**EXERCISE DETAILS:** Return the text lines of all the entries below word for word, omitting the pictures.
--- start of AVAILABLE DATA ---
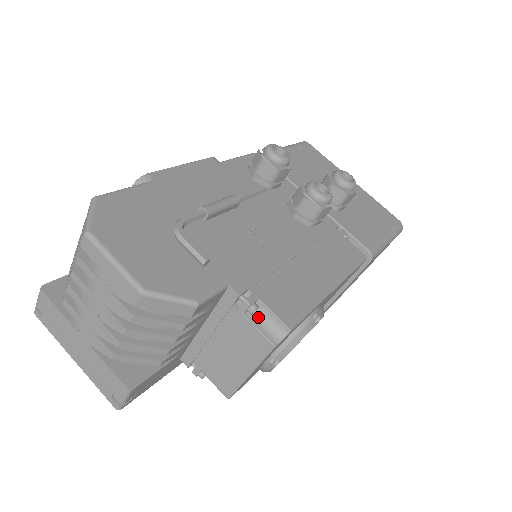
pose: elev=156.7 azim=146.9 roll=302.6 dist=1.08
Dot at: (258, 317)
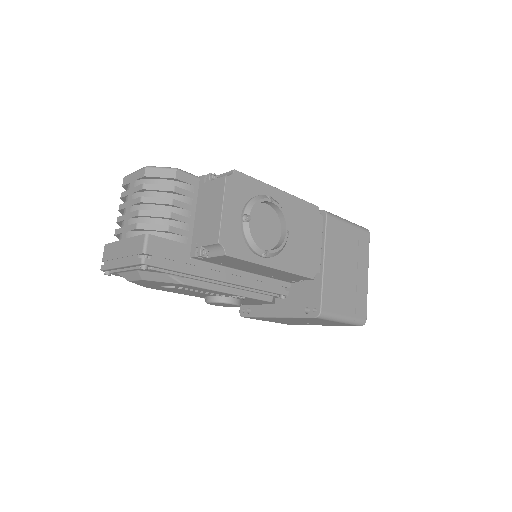
Dot at: occluded
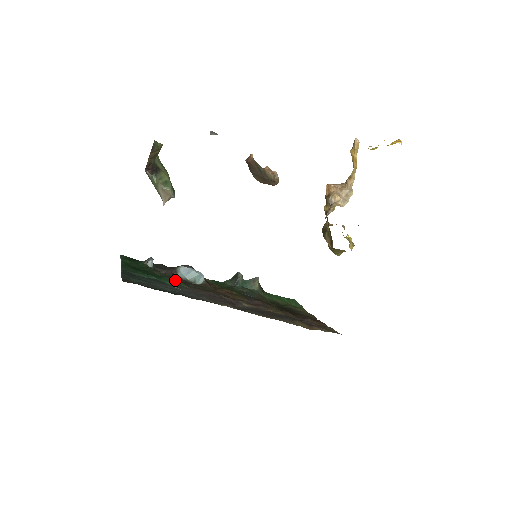
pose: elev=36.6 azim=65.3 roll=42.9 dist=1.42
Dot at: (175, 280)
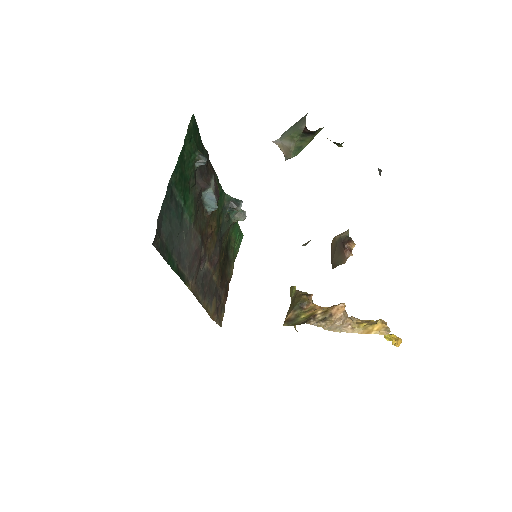
Dot at: (194, 209)
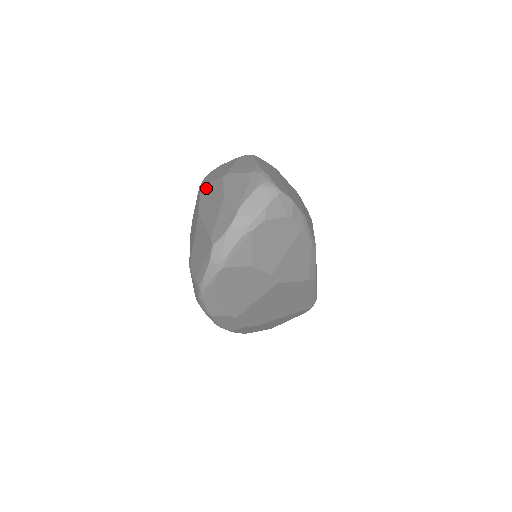
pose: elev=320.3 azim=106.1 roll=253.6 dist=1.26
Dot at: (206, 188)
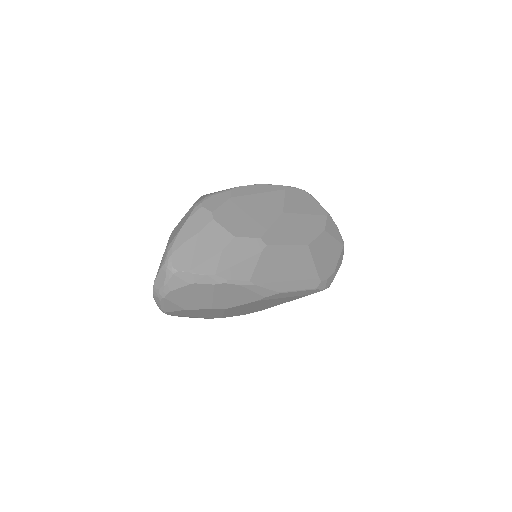
Dot at: occluded
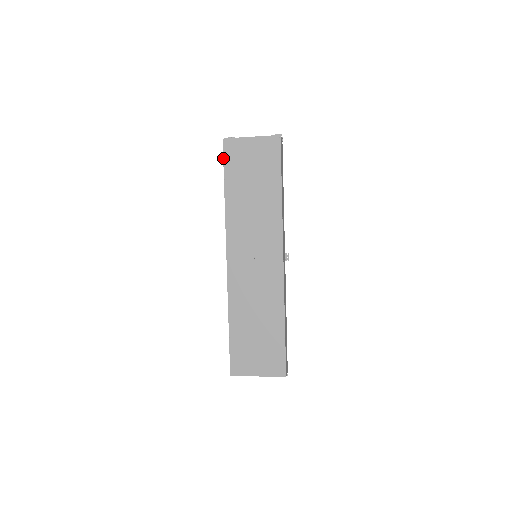
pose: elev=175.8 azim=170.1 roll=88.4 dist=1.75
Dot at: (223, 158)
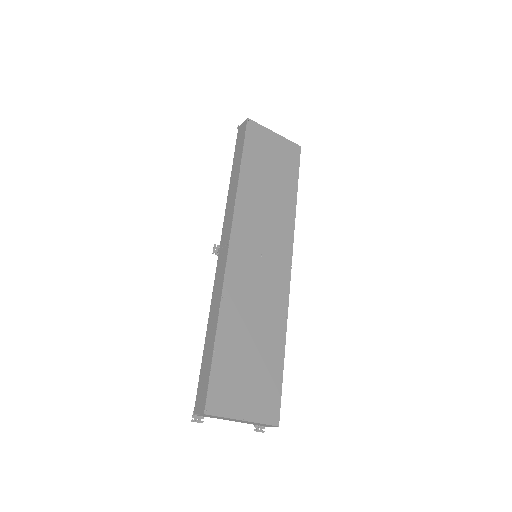
Dot at: (245, 135)
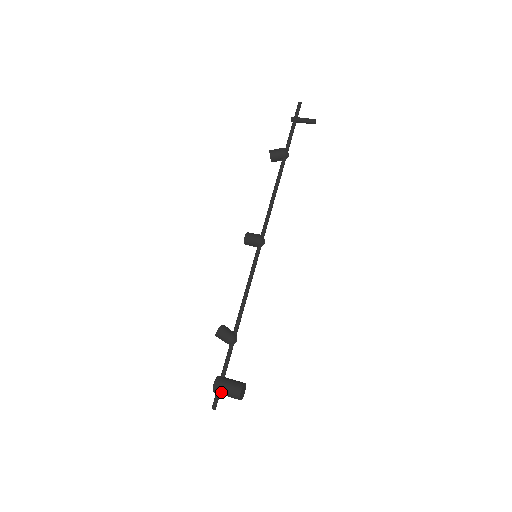
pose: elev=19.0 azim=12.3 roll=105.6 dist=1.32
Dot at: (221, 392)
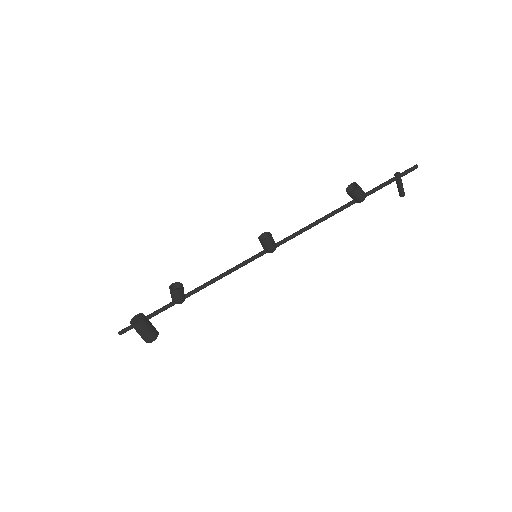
--- end of AVAILABLE DATA ---
**FULL RESPONSE:**
pose: elev=156.7 azim=146.9 roll=302.6 dist=1.08
Dot at: (258, 317)
Dot at: occluded
pose: elev=36.6 azim=65.3 roll=42.9 dist=1.42
Dot at: (175, 280)
Dot at: (194, 209)
pose: elev=320.3 azim=106.1 roll=253.6 dist=1.26
Dot at: (206, 188)
Dot at: occluded
pose: elev=175.8 azim=170.1 roll=88.4 dist=1.75
Dot at: (223, 158)
Dot at: (245, 135)
pose: elev=19.0 azim=12.3 roll=105.6 dist=1.32
Dot at: (221, 392)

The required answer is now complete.